Sentence Transformer models:

  • These models are specifically designed for generating meaningful sentence embeddings, which can be used to calculate semantic similarity between patent claims and prior art documents. This allows for more accurate and efficient identification of relevant prior art.
  • For example, SBERT (Sentence-BERT) is a modification of BERT that is optimized for generating sentence embeddings, making it ideal for semantic similarity tasks. See also SciBERT-Sentence, LegalBERT-Sentence. 

 

Other techniques:

  • Word2Vec and GloVe: While not strictly foundation models, these word embedding algorithms can be used as a starting point for building custom prior art search systems.
    • They can help identify semantically similar words and phrases, which can be used to broaden the search and uncover relevant prior art that might otherwise be missed.
    • They are used to represent words as vectors and capture semantic relationships between words based on their context in a large corpus of text.
    • Word2Vec is generally faster, focuses on local context windows, and uses a shallow neural network, while GloVe considers global co-occurrence statistics and uses matrix factorization.
  • GloVe (Global Vectors for Word Representation):
    • GloVe is a count-based model. It constructs a large matrix of word co-occurrences, where each cell represents how frequently a pair of words appears together within a certain window in a corpus. It then applies matrix factorization techniques to reduce this high-dimensional co-occurrence matrix into a lower-dimensional representation.

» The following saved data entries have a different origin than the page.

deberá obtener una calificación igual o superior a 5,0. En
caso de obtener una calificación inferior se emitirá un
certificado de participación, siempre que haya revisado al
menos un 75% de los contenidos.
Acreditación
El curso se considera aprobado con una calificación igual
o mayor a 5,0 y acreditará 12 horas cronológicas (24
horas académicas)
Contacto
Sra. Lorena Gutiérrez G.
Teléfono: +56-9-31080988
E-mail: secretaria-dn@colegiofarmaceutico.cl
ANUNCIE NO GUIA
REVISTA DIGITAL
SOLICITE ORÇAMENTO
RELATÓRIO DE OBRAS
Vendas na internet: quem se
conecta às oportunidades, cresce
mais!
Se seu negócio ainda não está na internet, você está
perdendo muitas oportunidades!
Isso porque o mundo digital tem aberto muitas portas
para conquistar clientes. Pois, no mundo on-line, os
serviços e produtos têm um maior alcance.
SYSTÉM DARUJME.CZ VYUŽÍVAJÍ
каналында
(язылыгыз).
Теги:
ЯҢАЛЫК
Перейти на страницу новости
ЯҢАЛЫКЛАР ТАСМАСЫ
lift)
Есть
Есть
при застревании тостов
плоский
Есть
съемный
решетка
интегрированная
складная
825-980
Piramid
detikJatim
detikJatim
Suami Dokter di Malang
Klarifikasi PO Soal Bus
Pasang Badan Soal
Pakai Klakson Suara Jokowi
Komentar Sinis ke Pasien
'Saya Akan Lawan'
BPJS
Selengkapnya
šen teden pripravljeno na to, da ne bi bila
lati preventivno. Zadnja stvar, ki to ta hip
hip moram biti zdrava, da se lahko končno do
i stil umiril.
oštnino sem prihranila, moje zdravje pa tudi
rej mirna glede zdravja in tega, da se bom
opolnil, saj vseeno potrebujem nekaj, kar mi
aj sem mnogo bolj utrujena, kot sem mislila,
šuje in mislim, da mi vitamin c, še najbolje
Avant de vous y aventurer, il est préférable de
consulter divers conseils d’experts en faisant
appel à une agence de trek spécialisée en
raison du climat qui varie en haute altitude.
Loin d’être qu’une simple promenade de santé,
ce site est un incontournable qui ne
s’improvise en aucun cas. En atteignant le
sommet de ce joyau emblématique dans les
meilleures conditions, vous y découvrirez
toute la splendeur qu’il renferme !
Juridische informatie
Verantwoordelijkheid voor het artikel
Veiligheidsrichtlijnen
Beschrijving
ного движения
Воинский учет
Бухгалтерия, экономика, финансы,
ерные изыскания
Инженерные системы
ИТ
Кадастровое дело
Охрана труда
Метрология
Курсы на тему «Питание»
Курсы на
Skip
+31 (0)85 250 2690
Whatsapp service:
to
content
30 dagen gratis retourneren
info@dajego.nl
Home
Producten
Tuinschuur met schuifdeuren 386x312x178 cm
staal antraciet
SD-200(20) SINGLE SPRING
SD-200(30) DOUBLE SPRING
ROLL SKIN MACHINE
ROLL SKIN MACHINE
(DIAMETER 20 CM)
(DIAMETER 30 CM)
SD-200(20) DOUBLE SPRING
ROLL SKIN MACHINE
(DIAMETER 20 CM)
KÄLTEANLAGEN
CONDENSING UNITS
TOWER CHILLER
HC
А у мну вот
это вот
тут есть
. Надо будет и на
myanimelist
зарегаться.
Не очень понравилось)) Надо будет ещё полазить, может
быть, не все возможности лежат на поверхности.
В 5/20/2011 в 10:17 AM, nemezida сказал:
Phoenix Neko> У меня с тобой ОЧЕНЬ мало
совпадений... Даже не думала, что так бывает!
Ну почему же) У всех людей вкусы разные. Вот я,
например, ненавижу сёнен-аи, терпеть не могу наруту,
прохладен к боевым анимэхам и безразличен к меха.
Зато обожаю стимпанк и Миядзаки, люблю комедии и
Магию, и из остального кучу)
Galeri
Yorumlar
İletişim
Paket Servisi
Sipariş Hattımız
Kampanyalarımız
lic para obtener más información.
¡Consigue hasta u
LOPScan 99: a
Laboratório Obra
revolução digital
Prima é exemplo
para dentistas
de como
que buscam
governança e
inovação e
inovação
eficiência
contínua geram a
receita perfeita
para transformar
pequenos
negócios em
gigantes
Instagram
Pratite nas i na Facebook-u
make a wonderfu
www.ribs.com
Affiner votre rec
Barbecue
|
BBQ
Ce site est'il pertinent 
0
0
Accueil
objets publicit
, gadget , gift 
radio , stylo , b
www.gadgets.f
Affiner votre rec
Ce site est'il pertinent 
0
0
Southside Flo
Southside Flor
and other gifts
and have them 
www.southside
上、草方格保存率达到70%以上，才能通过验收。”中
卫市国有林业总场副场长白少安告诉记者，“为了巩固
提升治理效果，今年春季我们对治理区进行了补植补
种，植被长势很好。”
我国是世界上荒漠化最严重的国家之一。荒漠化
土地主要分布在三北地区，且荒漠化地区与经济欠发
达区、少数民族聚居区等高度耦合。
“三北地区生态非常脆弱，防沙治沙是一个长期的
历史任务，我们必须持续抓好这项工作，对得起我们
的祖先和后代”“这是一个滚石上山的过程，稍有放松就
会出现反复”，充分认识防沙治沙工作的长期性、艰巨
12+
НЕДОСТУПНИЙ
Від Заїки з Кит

The output is a dense vector representations of words where the distance between vectors captures semantic similarity.
    • Training GloVe utilizes a weighted least squares model to learn embeddings that minimize the difference between the dot product of word vectors and the logarithm of their co-occurrence probability.
    • GloVe captures both global statistics and local context, leading to potentially more meaningful representations. It is efficient for creating large vocabulary embeddings.
  • Word2Vec (Word to Vector):
    • Word2Vec is a predictive model that learns word embeddings by trying to predict a target word given its context (Continuous Bag of Words or CBOW) or predict context words given a target word (Skip-gram).
    • Word2Vec focuses on local context, considering only the words surrounding the target word within a fixed window size.
    • Word2Vec is computationally efficient and can be trained on large corpora relatively quickly.

 

Fine-tuning for patent data:

It's important to note that while these foundation models are powerful, they generally need to be fine-tuned on patent-specific data to achieve optimal performance for prior art searching. This involves training the models on large datasets of patents and non-patent literature to improve their understanding of patent-specific language and terminology.